Deslocamento de perspectiva
A Chef carioca Rebecca Lockwood age no limiar do espaço dito da Arte e do espaço do quotidiano, este último definido por uma infinidade de elementos do Real, invisibilizados por sua banalidade, pela sua obviedade. O seu quadro de ação está definido pelos numerosos rituais de convivência que conformam o padrão internacional de serviço gastronômico. Ela desvia certos elementos do ritual, criando um extranhamento que torna visível aquilo que já há muito escapou, por hábito, ao âmbito do visível.

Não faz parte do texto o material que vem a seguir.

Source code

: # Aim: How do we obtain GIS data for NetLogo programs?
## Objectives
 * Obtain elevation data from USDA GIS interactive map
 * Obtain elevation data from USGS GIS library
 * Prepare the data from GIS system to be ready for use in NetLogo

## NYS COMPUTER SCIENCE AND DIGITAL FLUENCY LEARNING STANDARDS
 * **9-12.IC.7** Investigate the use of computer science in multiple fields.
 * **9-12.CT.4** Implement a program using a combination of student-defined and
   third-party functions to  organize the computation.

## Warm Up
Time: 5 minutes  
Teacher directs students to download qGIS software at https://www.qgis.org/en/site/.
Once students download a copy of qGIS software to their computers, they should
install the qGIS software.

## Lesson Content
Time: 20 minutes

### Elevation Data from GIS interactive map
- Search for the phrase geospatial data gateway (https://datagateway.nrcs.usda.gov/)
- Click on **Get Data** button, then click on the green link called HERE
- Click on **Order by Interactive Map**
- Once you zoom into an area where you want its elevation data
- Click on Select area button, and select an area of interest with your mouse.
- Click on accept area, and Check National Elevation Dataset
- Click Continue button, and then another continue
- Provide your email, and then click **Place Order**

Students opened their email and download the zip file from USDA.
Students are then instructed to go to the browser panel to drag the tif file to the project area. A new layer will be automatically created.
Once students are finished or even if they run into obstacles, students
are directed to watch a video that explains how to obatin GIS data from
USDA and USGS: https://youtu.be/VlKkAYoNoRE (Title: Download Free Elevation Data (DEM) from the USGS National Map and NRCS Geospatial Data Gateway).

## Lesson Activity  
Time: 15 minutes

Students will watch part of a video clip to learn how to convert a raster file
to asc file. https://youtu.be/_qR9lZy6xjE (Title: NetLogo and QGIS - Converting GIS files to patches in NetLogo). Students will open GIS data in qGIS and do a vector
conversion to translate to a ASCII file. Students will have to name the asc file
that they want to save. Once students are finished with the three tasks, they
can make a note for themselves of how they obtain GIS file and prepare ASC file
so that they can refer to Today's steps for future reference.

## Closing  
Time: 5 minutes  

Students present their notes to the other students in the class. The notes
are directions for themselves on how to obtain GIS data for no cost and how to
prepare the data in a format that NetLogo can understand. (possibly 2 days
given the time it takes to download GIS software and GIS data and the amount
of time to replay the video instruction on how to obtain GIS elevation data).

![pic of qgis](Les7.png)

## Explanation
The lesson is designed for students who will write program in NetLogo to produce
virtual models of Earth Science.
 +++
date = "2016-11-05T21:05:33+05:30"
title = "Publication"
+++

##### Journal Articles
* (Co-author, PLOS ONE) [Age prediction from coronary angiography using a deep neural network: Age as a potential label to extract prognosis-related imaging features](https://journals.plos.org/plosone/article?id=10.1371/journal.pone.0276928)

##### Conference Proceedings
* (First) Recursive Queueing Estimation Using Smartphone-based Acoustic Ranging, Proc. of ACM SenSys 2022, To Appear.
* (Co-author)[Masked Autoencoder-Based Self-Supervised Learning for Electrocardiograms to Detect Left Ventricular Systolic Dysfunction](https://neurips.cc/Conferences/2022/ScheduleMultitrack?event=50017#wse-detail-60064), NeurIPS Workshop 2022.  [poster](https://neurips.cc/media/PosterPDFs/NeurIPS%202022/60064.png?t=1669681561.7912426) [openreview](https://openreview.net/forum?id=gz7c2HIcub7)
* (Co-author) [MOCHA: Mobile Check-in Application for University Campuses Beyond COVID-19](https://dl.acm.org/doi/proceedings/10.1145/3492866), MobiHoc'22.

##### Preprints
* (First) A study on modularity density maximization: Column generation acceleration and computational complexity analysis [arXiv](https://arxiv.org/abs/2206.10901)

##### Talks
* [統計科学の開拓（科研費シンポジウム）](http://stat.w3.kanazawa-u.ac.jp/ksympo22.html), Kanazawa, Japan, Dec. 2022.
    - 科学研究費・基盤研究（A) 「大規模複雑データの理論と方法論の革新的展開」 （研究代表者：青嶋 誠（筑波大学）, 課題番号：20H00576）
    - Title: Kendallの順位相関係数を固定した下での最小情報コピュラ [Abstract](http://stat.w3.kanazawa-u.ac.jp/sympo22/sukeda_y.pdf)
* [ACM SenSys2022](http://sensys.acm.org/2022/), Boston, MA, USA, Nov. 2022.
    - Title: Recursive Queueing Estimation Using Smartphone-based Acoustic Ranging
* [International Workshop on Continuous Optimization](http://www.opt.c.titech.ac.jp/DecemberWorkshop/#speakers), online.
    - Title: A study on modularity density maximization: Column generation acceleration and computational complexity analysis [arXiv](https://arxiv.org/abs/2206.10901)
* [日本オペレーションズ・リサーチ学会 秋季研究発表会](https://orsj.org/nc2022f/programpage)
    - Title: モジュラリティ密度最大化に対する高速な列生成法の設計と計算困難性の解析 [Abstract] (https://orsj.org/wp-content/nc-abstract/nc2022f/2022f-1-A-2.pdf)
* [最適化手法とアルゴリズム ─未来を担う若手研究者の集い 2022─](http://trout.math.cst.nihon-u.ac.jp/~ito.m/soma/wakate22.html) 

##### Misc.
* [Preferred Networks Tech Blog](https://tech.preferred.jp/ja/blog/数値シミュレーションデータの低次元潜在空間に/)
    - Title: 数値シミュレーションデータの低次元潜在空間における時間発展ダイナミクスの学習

Rituais de convivência e estratégias de integração
É difícil classificar o que Rebecca faz. Vem sendo chamado de performance gastronômica, o que ao mesmo tempo é amplo demais e redutor. No ato inaugural da exposição 2em1, ela produz um coquetel que contem todas as características padrão de uma abertura de exposição ou de um evento de celebração. Porém, ela altera certos fatores. Já na exposição Associados, em 2007, Rebecca produziu a Sopa da Pedra, onde ela trouxe uma panela e uma pedra, convocando todos os participantes e visitantes a trazer ingredientes. Na ocasião do 2em1 ela trabalhou em estreita colaboração com a ANAERJ, a Associação de Nanismo do Estado do Rio de Janeiro e desenvolveu um conceito de coquetel onde o bar seria montado nas dimensões apropriadas para os membros da associação, de modo que os convives grandes teriam que se adequar aos barwomen e barmen anões. Sendo a integração um elemento fundamental da convivência, essa operação, que desvia o esperado pelo público, criou um ambiente e uma situação que transcendeu de longe o significado comum de um coquetel de inauguração, revelando preconceitos e a falta de convívio com a diferença no seio de nossa sociedade. Ao longo do evento, os convidados foram se acostumando ao tamanho, para eles inusitado, dos anfitriões. Rapidamente o ambiente ficou descontraído e a normalidade se estabeleceu. Todos (incluindo os pequenos amigos de Rebecca) com certeza saíram mais ricos de uma experiência, e com um mundo mais amplo, mais aberto e mais feliz. O ritual de convivência se torna uma experiência de vida e uma estratégia de integração.